Hit Me One More Time

Né dans l’entre-deux-guerres d’un couple de commerçants, mon grand-père grandit dans une époque fortement marquée par le nationalisme. La Hongrie est sous le choc de la Première Guerre mondiale, dont elle est sort perdante et amputée des deux tiers de son territoire. Le jeune Imre Miklos Galbats fuit son pays natal à l’arrivée de l’armée russe à la fin 1944.
Après trois années passées dans différents camps de rapatriement en Allemagne, encore sous contrôle allié, mon grand-père, réfugié et apatride, rencontre une jeune Française, ma grand-mère, près de Metz en Lorraine. Décidée à partir au Maroc, elle quitte la France en 1949 pour aller travailler à Casablanca, où Miklos la rejoint un an plus tard. Après leur divorce, au bout de quelques années, Miklos se remarie et vit jusqu’en 1969 au Maroc, puis il s’installe définitivement en Provence aux alentours d’Avignon où il passera le restant de ses jours.

Je n'ai jamais connu Miklos Imre Galbats, mais son absence a suffisamment nourri l’imagination de l’enfant que j’étais, pour servir de point de départ et de moteur au travail que je présente dans ce livre. C’est en considérant mes origines que j’ai pu découvrir un pays, celui que mon grand-père expatrié a probablement regretté toute sa vie. Le pays qui lui a fait comprendre le sens des mots saudade et Heimat. Sur son passeport, délivré par le Troisième Reich, il avait d’ailleurs griffonné au crayon l’hymne national hongrois.

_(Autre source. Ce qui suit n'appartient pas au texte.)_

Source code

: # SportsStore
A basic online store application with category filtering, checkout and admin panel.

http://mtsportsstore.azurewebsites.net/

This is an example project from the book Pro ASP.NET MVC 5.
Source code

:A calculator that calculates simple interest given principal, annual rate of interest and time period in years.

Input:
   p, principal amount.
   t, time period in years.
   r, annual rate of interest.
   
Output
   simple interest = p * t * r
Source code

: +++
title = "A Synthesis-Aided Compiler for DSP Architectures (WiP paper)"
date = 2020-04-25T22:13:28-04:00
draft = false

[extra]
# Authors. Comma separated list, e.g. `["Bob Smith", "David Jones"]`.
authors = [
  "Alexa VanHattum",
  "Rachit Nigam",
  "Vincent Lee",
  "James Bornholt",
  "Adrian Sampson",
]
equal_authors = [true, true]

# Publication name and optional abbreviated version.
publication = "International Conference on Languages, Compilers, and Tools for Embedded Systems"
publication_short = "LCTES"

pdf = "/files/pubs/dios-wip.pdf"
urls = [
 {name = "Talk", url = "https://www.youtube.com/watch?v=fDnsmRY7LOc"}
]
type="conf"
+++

Aujourd’hui encore, presque soixante-quinze ans après la fin de la Deuxième Guerre mondiale, des millions de gens, venus d’Afghanistan, du Proche-Orient ou bien d’Afrique, fuient des guerres sans fin. La Hongrie, en tant que premier pays de l’espace Schengen sur la voie des réfugiés vers l’Europe de l’ouest, a répondu à l’afflux de migrants en fermant la fameuse route des Balkans et en baissant un nouveau rideau de fer à la frontière serbo-hongroise.

Vivre et grandir au cœur d’une Europe ouverte, où les frontières n’existent quasiment plus, nous fait parfois oublier que cette Europe a aussi ses limites. La barrière anti-migrants au Sud de la Hongrie en est la matérialisation, et elle a définitivement changé mon point de vue dans ce travail. Ce nouveau mur contredit l’image de grand défenseur des droits de l’Homme que l’Union européenne aime donner d’elle-même. Les décideurs à Bruxelles n’ont pas pu empêcher la construction de cette clôture, entre autres. Un dilemme qui illustre bien la situation dans laquelle se trouve la politique européenne. Fondée sur de nobles principes comme la paix, la justice, l’ouverture ou le libre-échange entre les différents pays membres, l’Union n’arrive plus à dissimuler ses déchirures.

Des démagogues comme le Premier ministre hongrois, Viktor Orban, s’aventurent sur un terrain glissant quand ils légitiment leurs décisions en parlant de notre culture chrétienne, de notre civilisation et donc de notre Europe. De tels propos nous imposent de penser en noir et blanc et dessinent un monde où eux ne sont pas comme nous et n’auraient donc pas leur place ici.

C’est donc en sillonnant la Hongrie que j’ai mené mon enquête face à une Europe fissurée par son Histoire.